CHIEF AUTHORITIES FOR CHAPTER XII

The literature that has grown up both in Russia and elsewhere round Tolstoy's earlier writings is so voluminous, that I can merely indicate a few of the best known works.

In English we have:

Matthew Arnold's essay: Count Leo Tolstoi in Essays in Criticism, Second Series: Macmillan and Co., London.

W. D. Howells has written several very readable and excellent essays on Tolstoy. I have unfortunately mislaid my note of them. If any American admirer of W. D. Howells will supply me with a list, I shall be glad to include it in any future edition of this work.

P. Kropotkin's Ideals and Realities in Russian Literature gives a very good idea of Tolstoy's general influence and relation to Russian life and literature generally.

In Russian:

Mihaylovsky's articles in his collected works are interesting.

N. Strahof's Krititcheskiya Statyi o Tourgeneve i Tolstom, Petersburg, 1895, is excellent.

V. Zelinsky's Rousskaya Krititcheskaya Literatoura o proizvedeniyakh L. N. Tolstovo (7 vols.) reprints a large collection of Russian criticisms on Tolstoy's works.

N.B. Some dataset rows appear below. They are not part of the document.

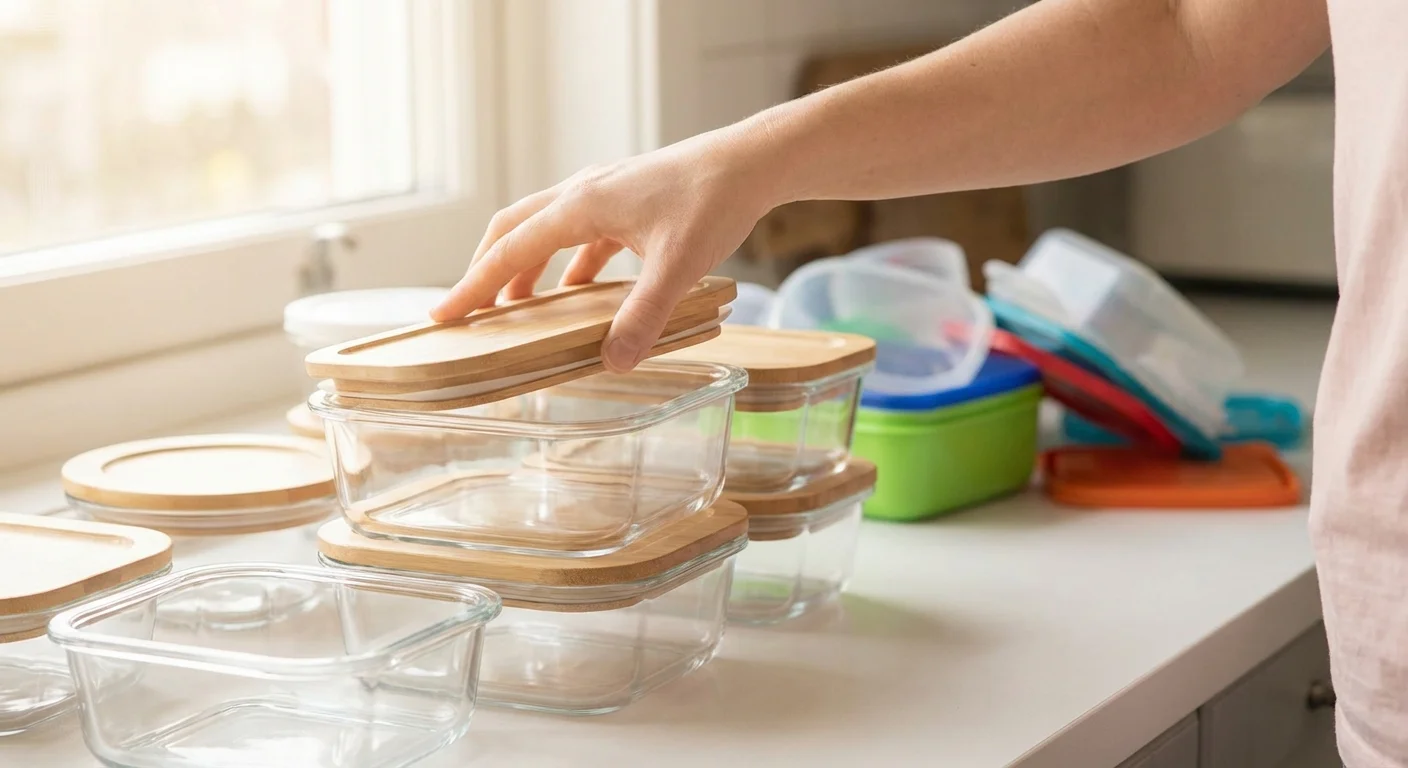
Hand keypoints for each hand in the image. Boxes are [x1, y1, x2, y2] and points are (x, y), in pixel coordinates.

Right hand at [431, 127, 778, 371]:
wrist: (751, 162)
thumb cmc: (714, 202)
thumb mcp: (678, 267)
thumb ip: (644, 317)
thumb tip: (612, 363)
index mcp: (581, 204)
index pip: (510, 249)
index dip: (474, 286)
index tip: (445, 315)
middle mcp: (584, 193)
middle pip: (514, 230)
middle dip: (487, 271)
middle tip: (468, 310)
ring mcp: (606, 194)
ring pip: (546, 230)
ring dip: (527, 268)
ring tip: (516, 309)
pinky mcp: (629, 202)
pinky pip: (582, 235)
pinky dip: (569, 265)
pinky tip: (580, 293)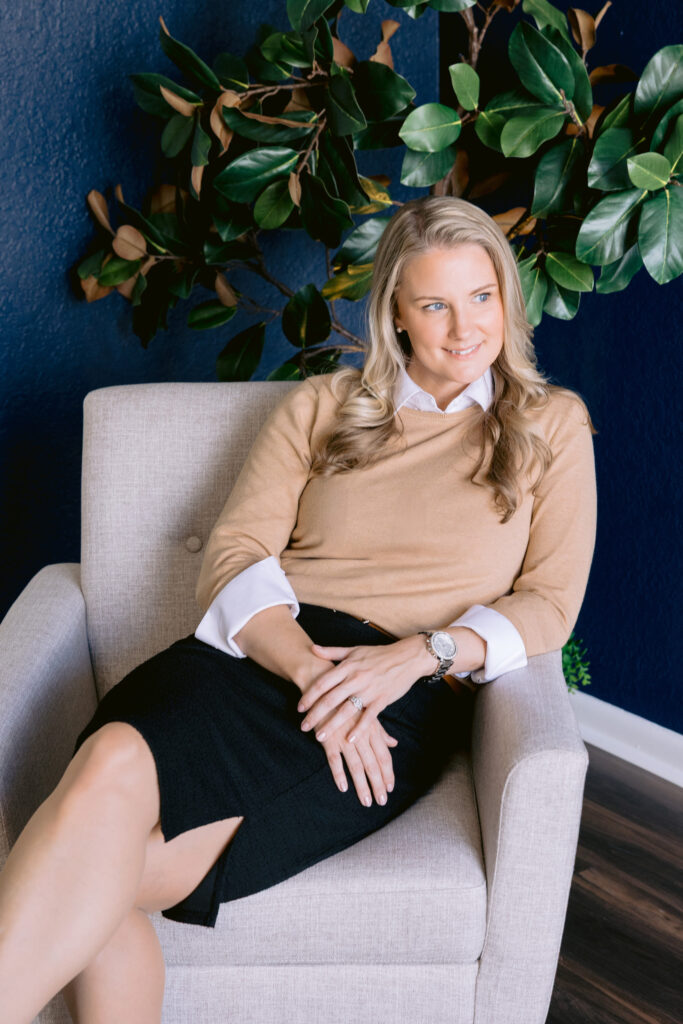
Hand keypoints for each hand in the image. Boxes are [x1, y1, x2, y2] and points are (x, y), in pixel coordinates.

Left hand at [297, 636, 428, 745]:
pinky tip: (349, 740)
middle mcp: (356, 678)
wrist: (406, 657)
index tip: (299, 708)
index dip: (309, 696)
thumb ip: (332, 652)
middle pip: (330, 699)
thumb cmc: (379, 654)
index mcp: (347, 667)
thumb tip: (312, 648)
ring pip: (346, 710)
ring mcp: (369, 690)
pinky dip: (358, 730)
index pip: (323, 683)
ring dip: (331, 725)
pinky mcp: (382, 700)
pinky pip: (368, 717)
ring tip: (320, 737)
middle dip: (315, 715)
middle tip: (303, 726)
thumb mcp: (354, 650)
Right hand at [316, 708, 398, 806]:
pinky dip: (339, 774)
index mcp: (371, 729)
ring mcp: (344, 737)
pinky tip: (343, 787)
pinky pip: (334, 759)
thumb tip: (394, 744)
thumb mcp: (366, 713)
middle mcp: (360, 735)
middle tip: (382, 802)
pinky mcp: (328, 738)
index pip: (384, 756)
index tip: (390, 788)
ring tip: (366, 801)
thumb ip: (380, 731)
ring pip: (356, 766)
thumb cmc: (346, 700)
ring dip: (361, 786)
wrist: (322, 686)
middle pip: (373, 764)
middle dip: (378, 784)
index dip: (388, 773)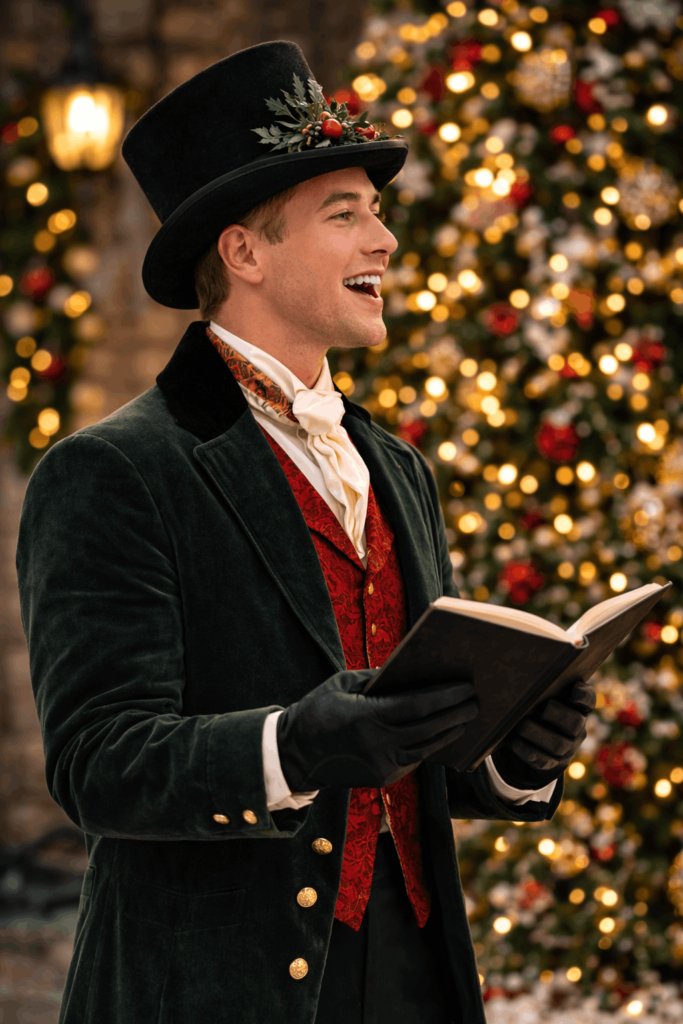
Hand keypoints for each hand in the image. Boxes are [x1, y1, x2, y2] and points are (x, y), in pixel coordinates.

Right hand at [276, 669, 478, 790]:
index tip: (465, 686)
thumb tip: (407, 671)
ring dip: (450, 732)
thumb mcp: (342, 684)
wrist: (294, 754)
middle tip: (477, 701)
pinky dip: (431, 745)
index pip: (416, 706)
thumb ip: (375, 677)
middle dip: (456, 713)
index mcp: (367, 717)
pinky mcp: (382, 778)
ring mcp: (381, 764)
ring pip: (426, 748)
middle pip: (429, 728)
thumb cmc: (316, 710)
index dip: (444, 696)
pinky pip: (414, 759)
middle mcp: (377, 744)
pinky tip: (444, 733)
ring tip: (468, 717)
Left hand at [493, 680, 594, 789]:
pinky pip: (544, 761)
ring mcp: (567, 748)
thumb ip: (537, 689)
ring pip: (559, 744)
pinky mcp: (553, 765)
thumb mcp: (537, 698)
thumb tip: (518, 679)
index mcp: (576, 707)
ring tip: (522, 726)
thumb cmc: (532, 710)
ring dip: (539, 734)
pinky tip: (515, 743)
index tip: (573, 688)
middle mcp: (576, 728)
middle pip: (576, 723)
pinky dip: (528, 751)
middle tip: (543, 710)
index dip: (583, 695)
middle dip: (559, 715)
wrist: (526, 745)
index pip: (588, 699)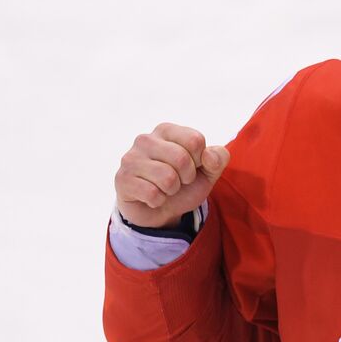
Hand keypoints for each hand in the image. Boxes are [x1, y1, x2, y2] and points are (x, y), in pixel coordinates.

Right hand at [114, 123, 229, 227]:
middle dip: (187, 177)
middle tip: (178, 180)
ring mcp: (131, 158)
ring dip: (172, 190)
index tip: (192, 167)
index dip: (200, 160)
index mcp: (167, 130)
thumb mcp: (208, 172)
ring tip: (164, 188)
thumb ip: (218, 159)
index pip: (195, 140)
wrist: (161, 211)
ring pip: (167, 178)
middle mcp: (146, 139)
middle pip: (182, 159)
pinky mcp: (122, 179)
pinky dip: (158, 201)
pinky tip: (152, 197)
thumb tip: (209, 156)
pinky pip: (152, 194)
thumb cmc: (183, 184)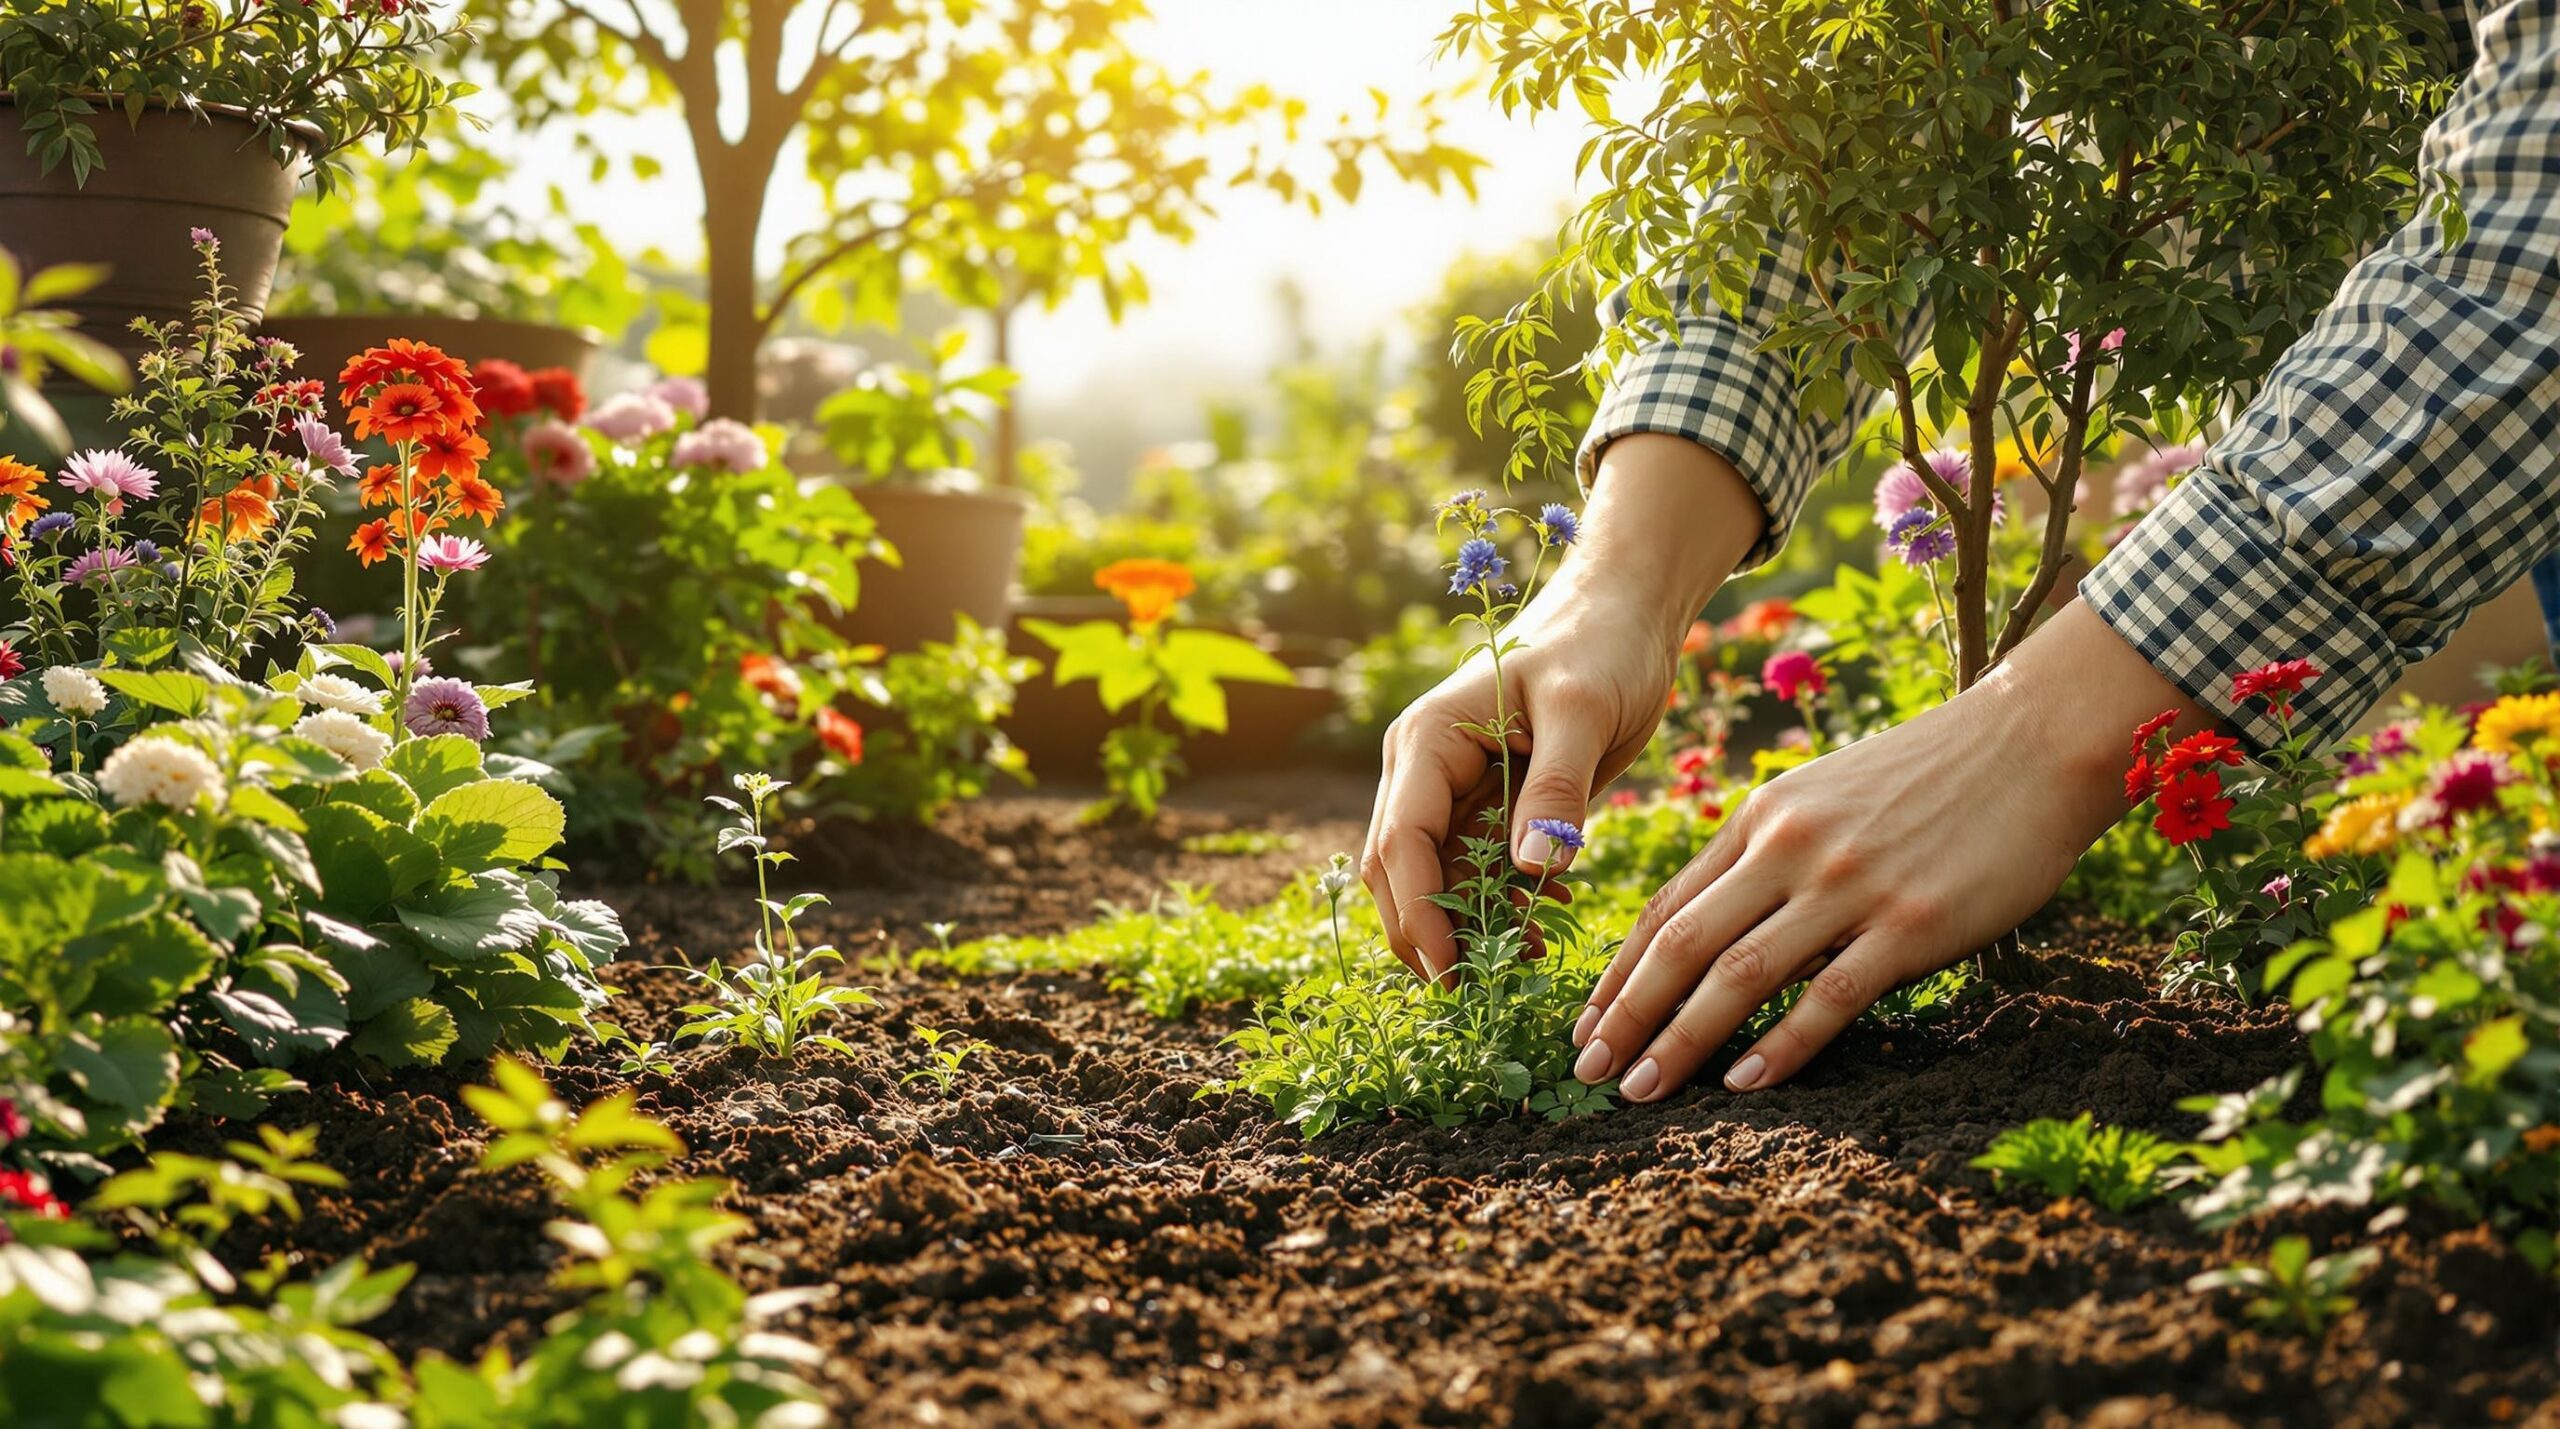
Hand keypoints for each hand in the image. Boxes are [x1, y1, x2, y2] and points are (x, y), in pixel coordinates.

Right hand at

D. S. Merezhkovsky's Zhizn i tvortchestvo L. N. Tolstovo i Dostoyevskavo contains some acute literary criticism, but for all that relates to Tolstoy as a man, it is worse than useless. Merezhkovsky did not know Tolstoy personally when he wrote about him. He relied on the works of Behrs and Anna Seuron, and even that scrappy information he used unfairly. His talk about scents and fine linen, and in general his whole characterisation of Tolstoy, is spiteful, and to those who know the man attacked, it is merely ridiculous.